Fields made two impressive throws -- a gorgeous floater to Darnell Mooney that picked up 26 yards on third-and-4; and a perfectly placed sideline dart to Tajae Sharpe that netted 19 yards on third-and-9.

"I have a different mindset coming in this year," Fields said. "I'm way more comfortable ... having (already) played a year."

Fields admitted, though, that there's a long way to go before the offense is where it wants to be.

The O-line did a decent job pass blocking, but failed to open significant holes for RB Khalil Herbert (7 carries, 20 yards). Left guard Michael Schofield had a rough day, allowing a sack on the game's third play and also missing a block on a third-and-6 rushing attempt in which Herbert was stuffed for no gain.


"Overall we just did all right out there," Fields said. "I mean we can get better at a lot of things -- pretty much everything. There's always room to improve. We're not perfect at anything."

Grading the Bears' defense is next to impossible since Smith and Quinn sat out, AND Chiefs QB Patrick Mahomes only played one series. Mahomes (6-for-7, 60 yards) looked completely at ease directing an 11-play, 72-yard drive that gave the Chiefs a 7-0 lead.

Still, there were some positives for the Bears in the first half as:

• D-linemen Trevis Gipson, Justin Jones, Khyiris Tonga and Al-Quadin Muhammad consistently stuffed the Chiefs' inside running game.

• Muhammad came through on a stunt that brought big pressure on QB Chad Henne.

• Rookie safety Jaquan Brisker broke hard on a third-and-7 pass attempt and swatted the ball away.

The defensive star of the second half was Sanborn, who went to Lake Zurich High School and played at Wisconsin.

On the Chiefs' third play of the second half, Sanborn snared a pass intended for TE Jordan Franks and returned it 13 yards to the Chiefs' 27. The undrafted rookie also recovered a fumble with 5:53 remaining in the third quarter, made a nice tackle on a punt return, and stuffed Franks after a short completion late in the game.

"He needs to get a game ball for sure," Fields said.

While there's still a long way to go for this team, Eberflus was basically thrilled with how his coaching staff handled the game-day operations. He was also happy that the Bears committed no stupid penalties.

And for this franchise, both of those feats count as a win.

"This is (only) a preseason game," Eberflus said. "The guys did a nice job. It was our first time out and we have a lot to improve on. But we like where they are."

- [DATA SHOWN]:
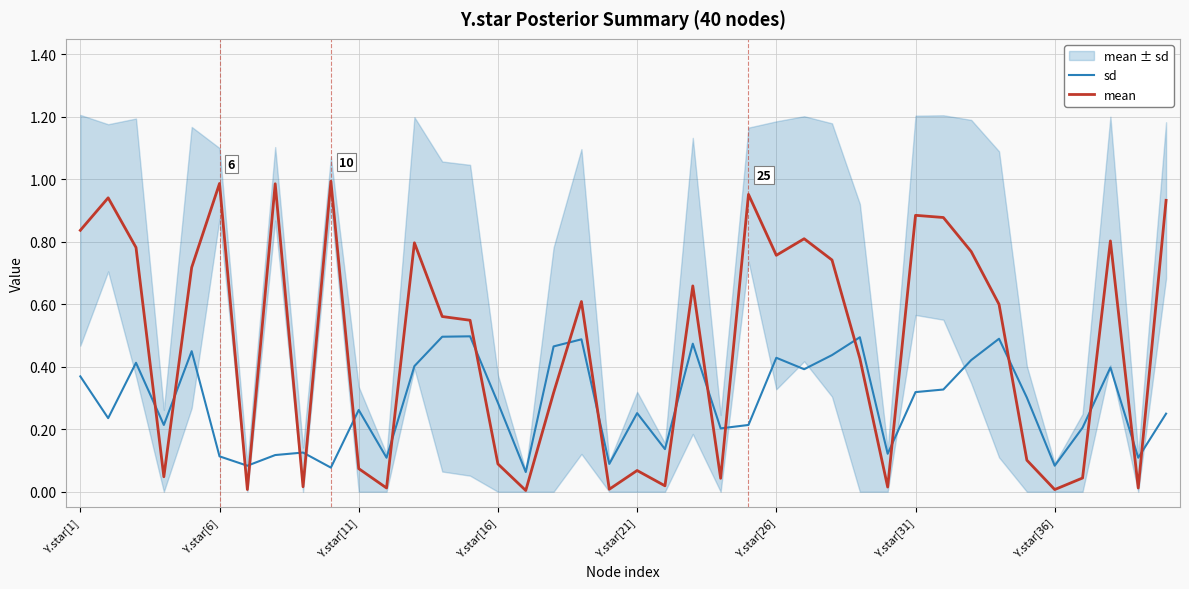

After their last crossing, which series has the higher values: sd or mean?

mean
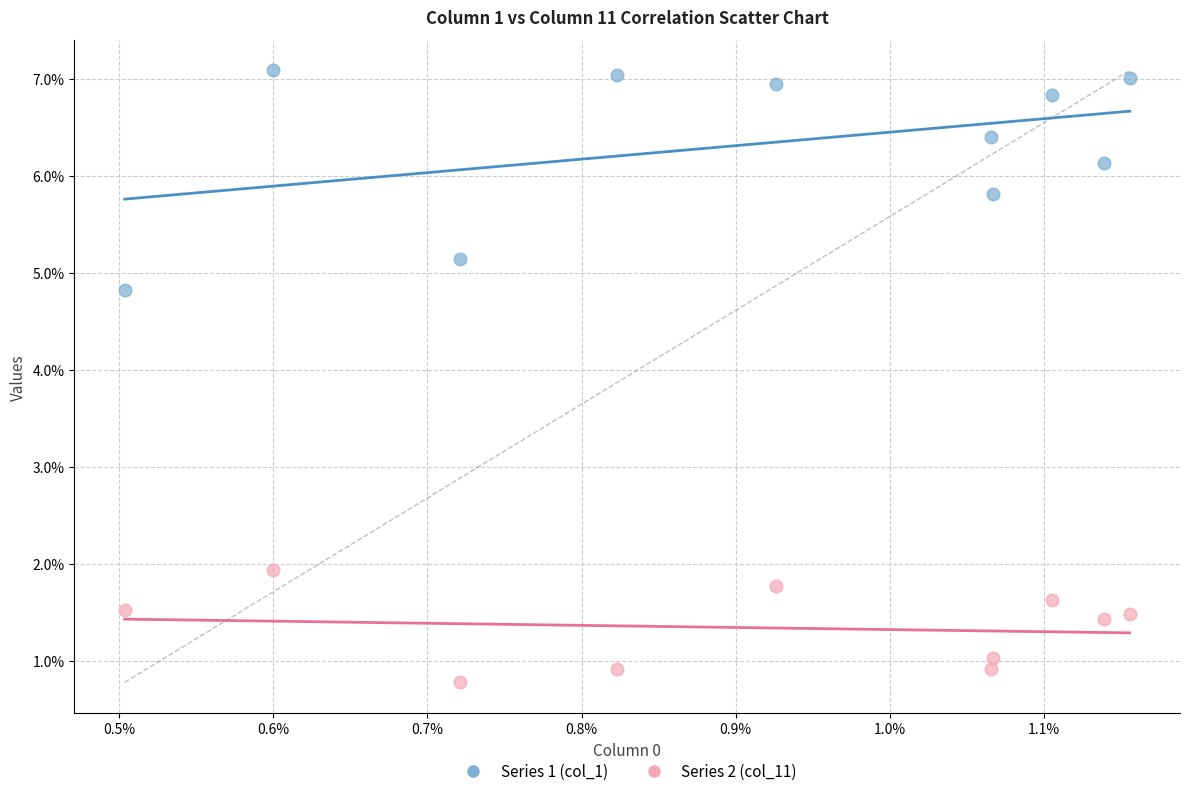

Which series reaches the minimum Y coordinate?

Series 2 (col_11)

- [YOUR INSTRUCTIONS]:
From the Bears preseason recap above, reproduce word for word the passage starting with "The defensive star" and going on through "in the game.".

- [OUTPUT]:
The defensive star of the second half was Sanborn, who went to Lake Zurich High School and played at Wisconsin.

On the Chiefs' third play of the second half, Sanborn snared a pass intended for TE Jordan Franks and returned it 13 yards to the Chiefs' 27. The undrafted rookie also recovered a fumble with 5:53 remaining in the third quarter, made a nice tackle on a punt return, and stuffed Franks after a short completion late in the game.